Could you write the next part of the onchain analytics guide below, starting right after its last line?

Source text:
◆ ◆ ◆ ◆ ◆ ◆ ◆
Concepts · 9 min read
What is onchain analytics?
Onchain analytics turns a blockchain's history into metrics and dashboards. The chart is the easy part; the work is the pipeline behind it. This guide walks that pipeline with real queries: decoding raw logs, computing a transfer-volume metric end to end, and reconstructing cross-chain stablecoin supply from mint and burn events. It closes on the choice every team faces, hosted SQL versus your own warehouse.
1. What it is, and the pipeline shape
Onchain analytics measures activity recorded on a blockchain: active users, trading volume, total value locked, fee revenue, token supply, holder distribution. A block explorer answers point questions about a single transaction; analytics answers aggregate questions across millions of records, which is why it runs against a database rather than a node.
Every dashboard is the end of a four-stage pipeline. Extract the relevant blocks, logs, and (sometimes) traces. Decode the raw hex into named events with typed fields. Model the decoded data into tables shaped around your questions, handling reorgs and normalizing across chains. Serve it from a warehouse that a BI tool queries with SQL. The sections below work through the two stages that actually take the time, decode and model, with real queries.
2. The decode step is the crux
A raw event log is a set of indexed topics plus a hex data blob. On its own it cannot be summed or grouped. Applying the contract ABI turns it into a Transfer with a named from, to, and value, which is the form analytics needs. The signature that identifies the event is topic0, the keccak256 hash of the event signature; for an ERC-20 Transfer(address,address,uint256) that is 0xddf252ad...b3ef.
Get this stage wrong and every number downstream is wrong: a mishandled proxy contract, an event signature that changed across an upgrade, or an ERC-721 transfer counted as an ERC-20 amount all surface as a bad figure on the dashboard. Decoding correctly across a contract's full history is most of the engineering, which is covered in what an EVM indexer handles.
3. A worked metric: transfer volume
Take a concrete question: daily transfer volume for the major stablecoins. The extract step is one query against SQD's Portal, filtering the Transfer event across the USDC, USDT, and DAI contracts (multiple addresses in one filter is OR logic):
POST https://portal.sqd.dev/datasets/ethereum-mainnet/stream
Accept: application/x-ndjson
{
"type": "evm",
"fromBlock": 18000000,
"toBlock": 18010000,
"logs": [{
"address": [
"0xA0b86991c6218b36c1d19D4a2e9Eb0cE3606eB48",
"0xdAC17F958D2ee523a2206206994597C13D831ec7",
"0x6B175474E89094C44Da98b954EedeAC495271d0F"
◆ ◆ ◆ ◆ ◆ ◆ ◆
Given material:
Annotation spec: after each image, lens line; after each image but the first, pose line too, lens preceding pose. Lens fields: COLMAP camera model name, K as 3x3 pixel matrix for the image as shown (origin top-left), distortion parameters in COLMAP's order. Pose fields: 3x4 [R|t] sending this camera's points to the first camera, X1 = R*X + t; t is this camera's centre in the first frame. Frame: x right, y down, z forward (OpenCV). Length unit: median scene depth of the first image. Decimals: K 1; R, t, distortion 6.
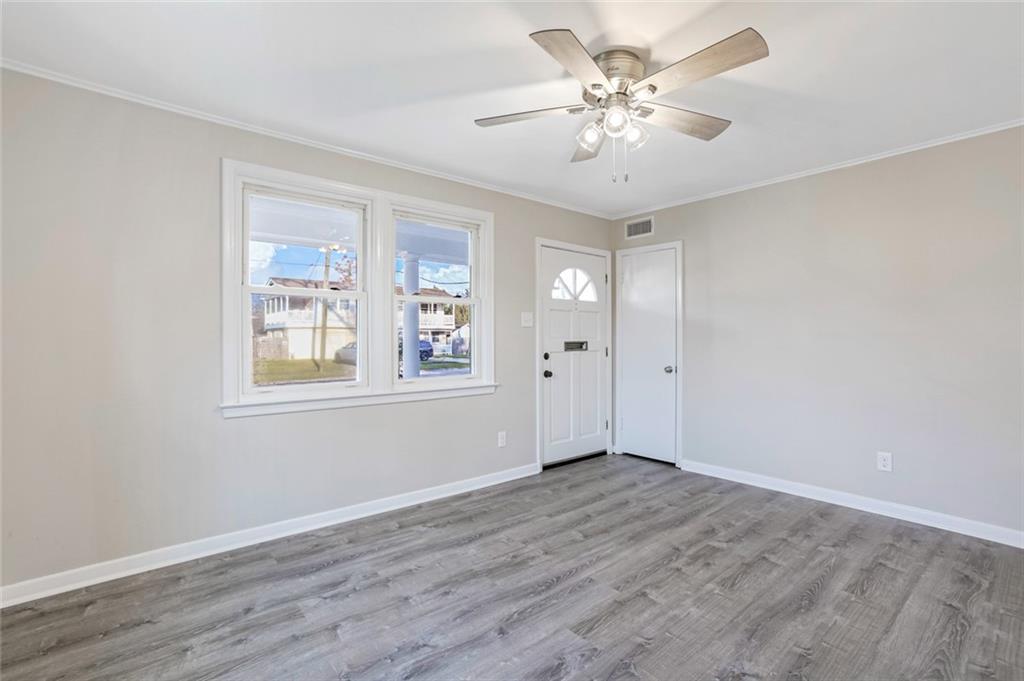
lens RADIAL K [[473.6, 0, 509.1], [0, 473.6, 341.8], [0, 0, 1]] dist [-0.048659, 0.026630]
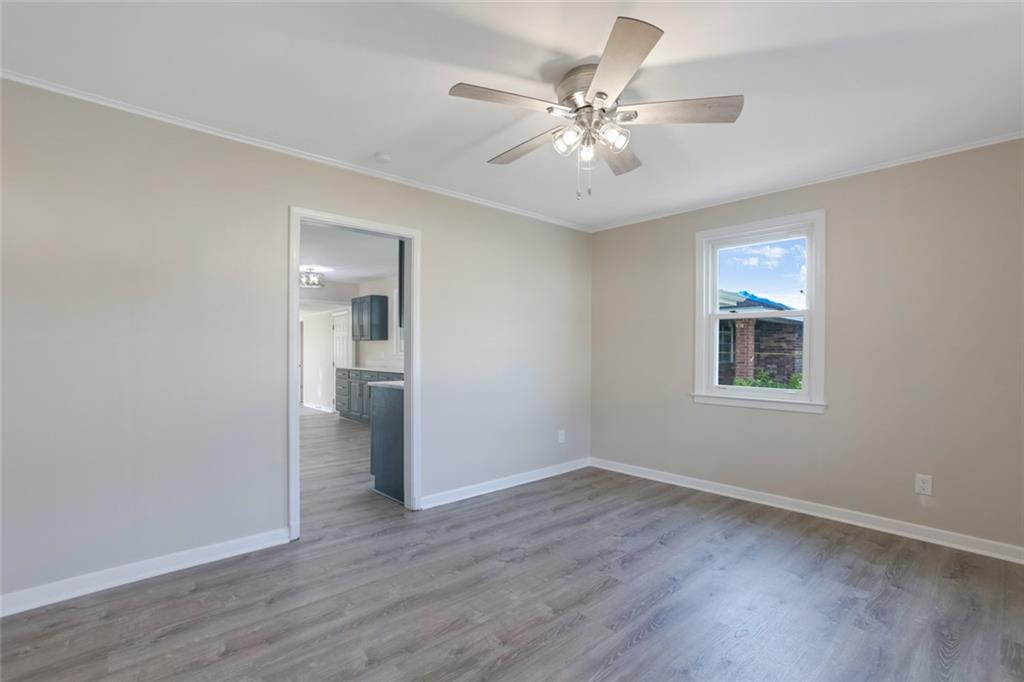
◆ ◆ ◆ ◆ ◆ ◆ ◆
Result:
],
"topic0": ["0xddf252ad1be2c89b69c2b068fc378daa952ba7f163c4a11628f55a4df523b3ef"]
}],
"fields": {
"block": { "number": true, "timestamp": true },
"log": { "address": true, "topics": true, "data": true }
}
}
That query streams raw logs as newline-delimited JSON: the transferred amount is a hex blob in data, the token is the log's address. Turning that into a number means decoding each log against the ERC-20 ABI and summing by token, which is what an SDK does for you. The same range through SQD's Pipes SDK decodes every Transfer and totals volume by token:
import { evmDecoder, evmPortalStream, commonAbis } from '@subsquid/pipes/evm'
// USDC, USDT, DAI on Ethereum, with their decimals
const TOKENS: Record<string, { symbol: string; decimals: number }> = {
'0xa0b86991c6218b36c1d19d4a2e9eb0ce3606eb48': { symbol: 'USDC', decimals: 6 },
'0xdac17f958d2ee523a2206206994597c13d831ec7': { symbol: 'USDT', decimals: 6 },
'0x6b175474e89094c44da98b954eedeac495271d0f': { symbol: 'DAI', decimals: 18 },
}
const stream = evmPortalStream({
id: 'stablecoin-volume',
portal: 'https://portal.sqd.dev/datasets/ethereum-mainnet',
outputs: {
erc20: evmDecoder({
range: { from: 18_000_000, to: 18_001_000 },
contracts: Object.keys(TOKENS),
events: { transfers: commonAbis.erc20.events.Transfer },
}),
},
})
const volume: Record<string, number> = {}
for await (const { data } of stream) {
for (const t of data.erc20.transfers) {
const { symbol, decimals } = TOKENS[t.contract.toLowerCase()]
volume[symbol] = (volume[symbol] ?? 0) + Number(t.event.value) / 10 ** decimals
}
} Over the first 1,000 of those blocks (roughly 3.4 hours of mainnet), that totals 22,318 transfers worth about $542M: $318.8M USDC, $203.4M USDT, $19.5M DAI. Because the block window is fixed history, the same query returns the same totals on every run.
The loop above holds the totals in memory. To slice them by day and keep them queryable next to everything else, you persist the decoded rows into a warehouse table and let SQL group them. In ClickHouse, a daily rollup over a transfers table you populated looks like:
SELECT toDate(block_time) AS day,
token,
sum(amount) AS volume,
count() AS transfers
FROM transfers
GROUP BY day, token
ORDER BY day;
That is the whole shape of an onchain metric: a filtered extract, a decode, a table, a GROUP BY. The table schema is yours; the part that is easy to get wrong is everything to the left of the SQL.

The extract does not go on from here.